Consumers are thinking more about healthy eating, and snack makers are trying to convince people their treats can be part of that
Earlier this month, about two dozen employees from Mondelez International ’s headquarters sat facing a wall emblazoned with the company’s snack brands including Oreo cookies, Triscuit crackers, Swedish Fish candy, Cadbury chocolate and Nilla wafers. They gathered to learn how to eat these foods in a new way.
“Close your eyes and chew slowly,” said Claire Mark, a local meditation instructor who led the class. “Try to bring in a deeper level of awareness to the muscles that it takes to chew, to the physical experience of having food in your mouth, to recognize how it feels to swallow.” After a pause, the group repeated the process for each of the remaining bites needed to eat two crackers.
Mindful snacking, or the practice of slowly and deliberately eating food, is being promoted by companies who want to convince increasingly health-conscious consumers that indulging in cookies, crackers and candy is OK to do sometimes…

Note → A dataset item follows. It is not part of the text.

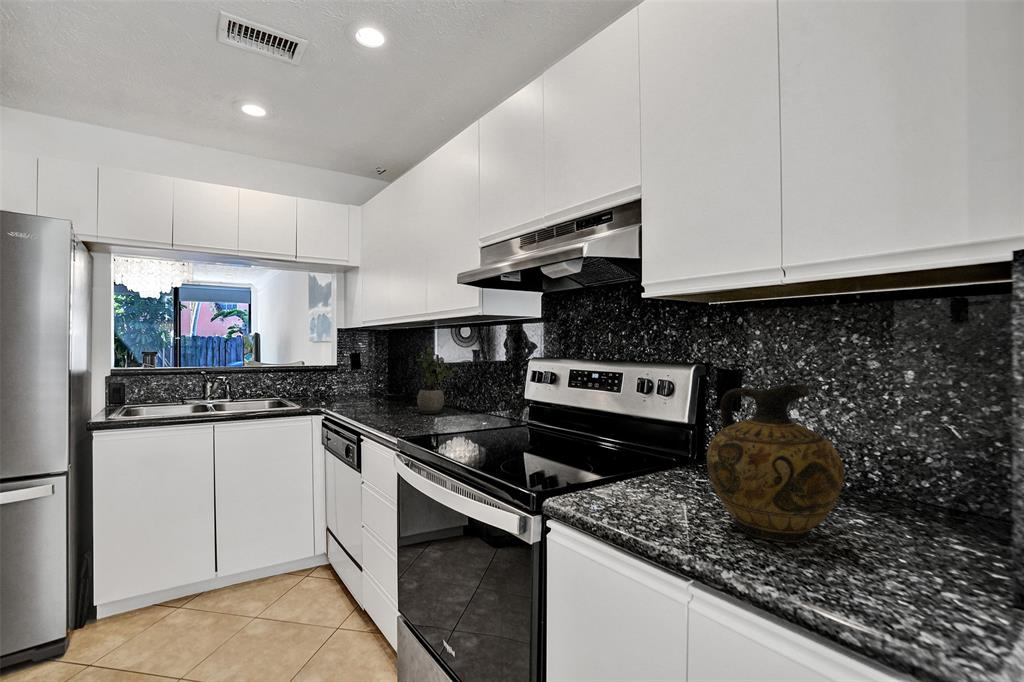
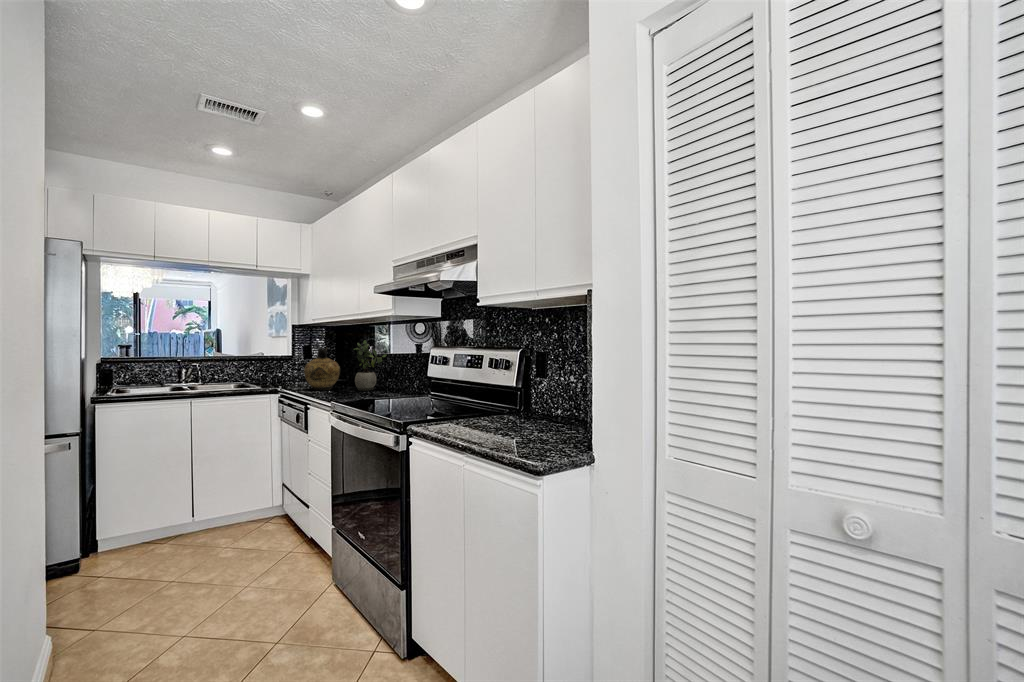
ceramic jug: present [707,383,844,542] -> present [304,348,340,390]

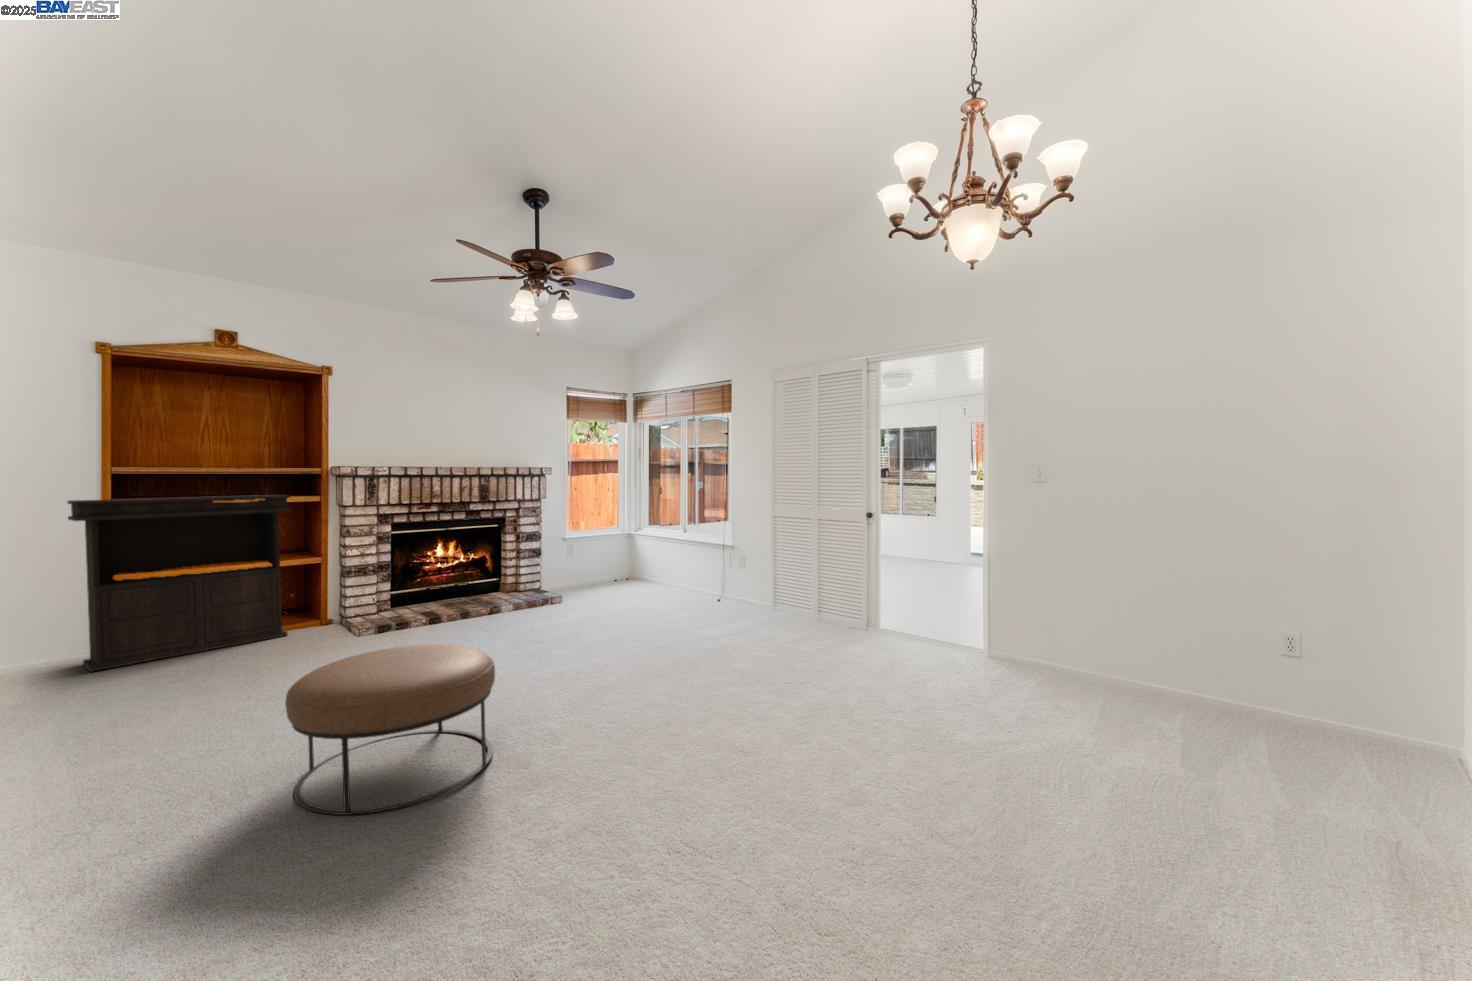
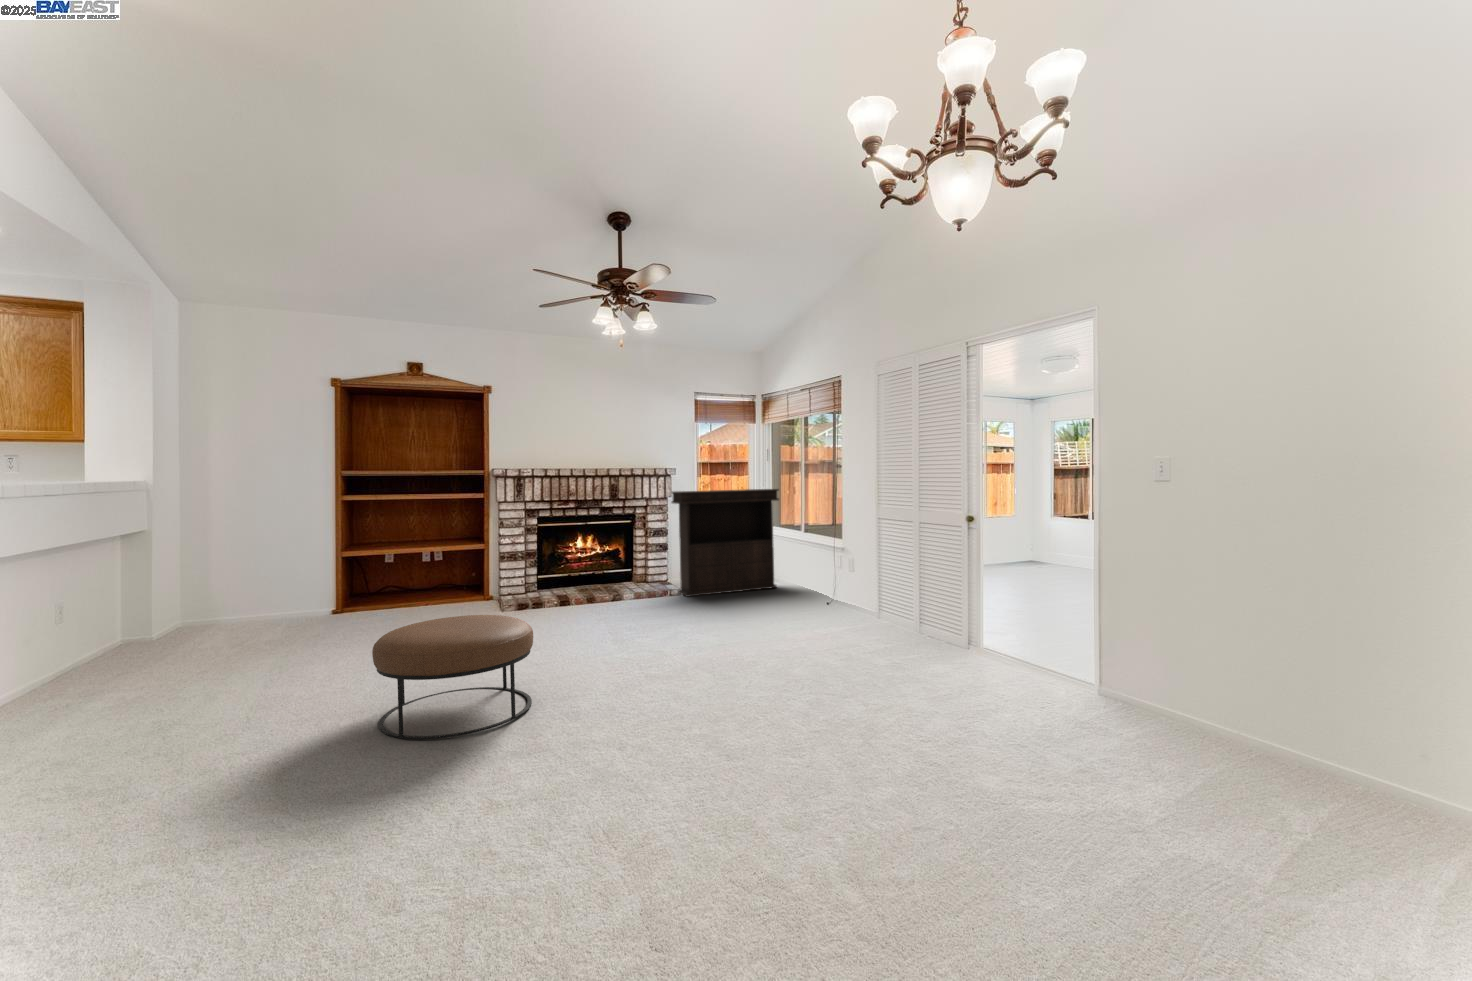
console table: present [68,495,291,671] -> present [672,489,779,597]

Justin’s, owned by Hormel Foods Corp. , had mindful eating in mind when it introduced bags of bite-size candies in 2015. Each is individually wrapped in foil, which prohibits mindlessly eating handfuls of the chocolate-and-peanut butter cups, says Justin Gold, founder.
“We don’t want consumers to have burnout of our product, to just eat a whole bunch of them and not eat them again for months because they feel terrible about themselves,” he says.